When programmatic advertising began to take off, many media companies thought they no longer needed large teams of salespeople in the field, building relationships with clients.
Now, they’re starting to rethink that approach, says Susan Bidel, Forrester Research analyst for b-to-c marketing. But that doesn’t mean a return to the old ways of doing business.
“I think media companies are realizing that it’s in their best interests to have salespeople who are digitally fluent but can also position themselves as real partners to their clients,” she says.
Many of these companies don’t have the right skills in-house to make the transition to the digital world—a key reason for the recent rash of layoffs, says Matthew Gay, head of advertising and marketing solutions for Accenture.
“I think they’re getting serious about retooling their workforce,” he says. “They’re getting rid of people who have been doing things a certain way and finding people they can retrain to operate in ‘the new.’”
Media companies need their teams to act less like salespeople and more like problem-solving consultants, says Gay.

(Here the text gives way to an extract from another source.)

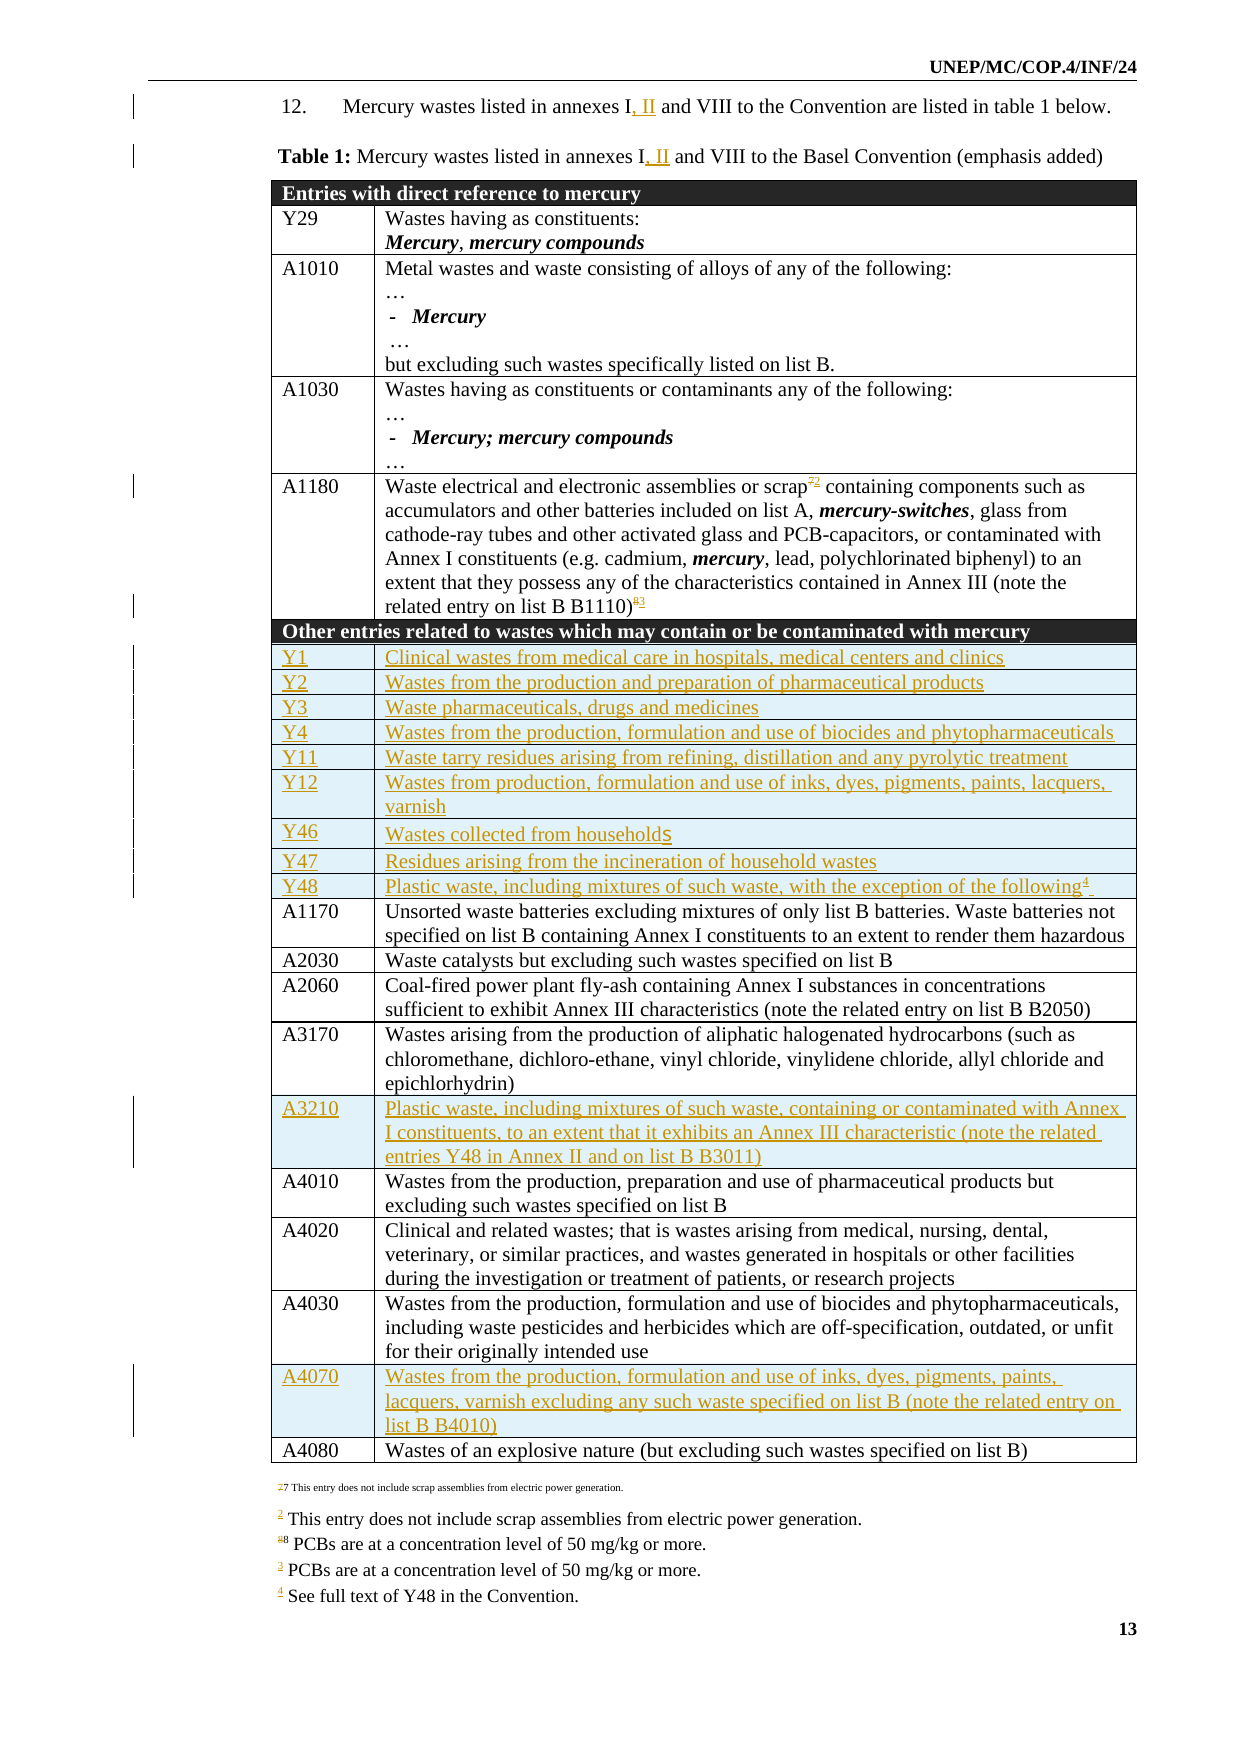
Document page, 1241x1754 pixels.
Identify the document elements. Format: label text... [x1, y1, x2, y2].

“Whether or not media companies want to admit it, a large part of their business has been order taking,” he adds. “There’s still a lot of ‘buy this’ or ‘I’m selling that.’ Salespeople need to understand how their media company’s ad products can solve the needs of their customers.”

The mobile morass

If the transition from print and over-the-air broadcasts to digital has been challenging, that’s nothing compared to mobile.
Nearly three-quarters of audience engagement happens via mobile devices, says Narisetti. But most media firms still get the lion’s share of their digital revenue from desktop because there’s more room for ads.
“The growing gap between where your audience is and where your digital revenue comes from is a challenge that’s not easy to solve,” he says. “That’s why you don’t hear media companies talk about mobile revenue; you just hear them talk about mobile audiences.”
The good news? Because people check their phones an average of 80 times a day—nearly twice as often if they’re millennials—mobile provides many more opportunities for advertisers to grab people’s attention, says Narisetti. Now they just need to figure out how.
One thing holding back monetization of mobile is the lack of a standard way to measure video consumption across multiple platforms, says Catherine Sullivan, president of U.S. investment for Omnicom Media Group.
OpenAP, introduced in 2017, is a collaborative effort from Fox, Turner and Viacom to create an independent way to measure cross-platform targeting. But adoption has been slow.
“Even if it has a lot of flaws, OpenAP is still a step in the right direction for creating a measurement system that is more like digital,” notes Sullivan. “But there’s still too much of a walled-garden mentality. I know our clients are getting more and more frustrated by all the talk and not enough action.”
The media landscape is likely to be in flux for a year or two before things settle down, says the Times’ Tomich.
“Honestly, I think everyone is still trying to figure out how we’re going to make enough money from this new world to be a sustainable business in the future,” he says. “I feel like the Times has made the jump, as well as a select number of competitors. But for the most part, it’s fairly chaotic.”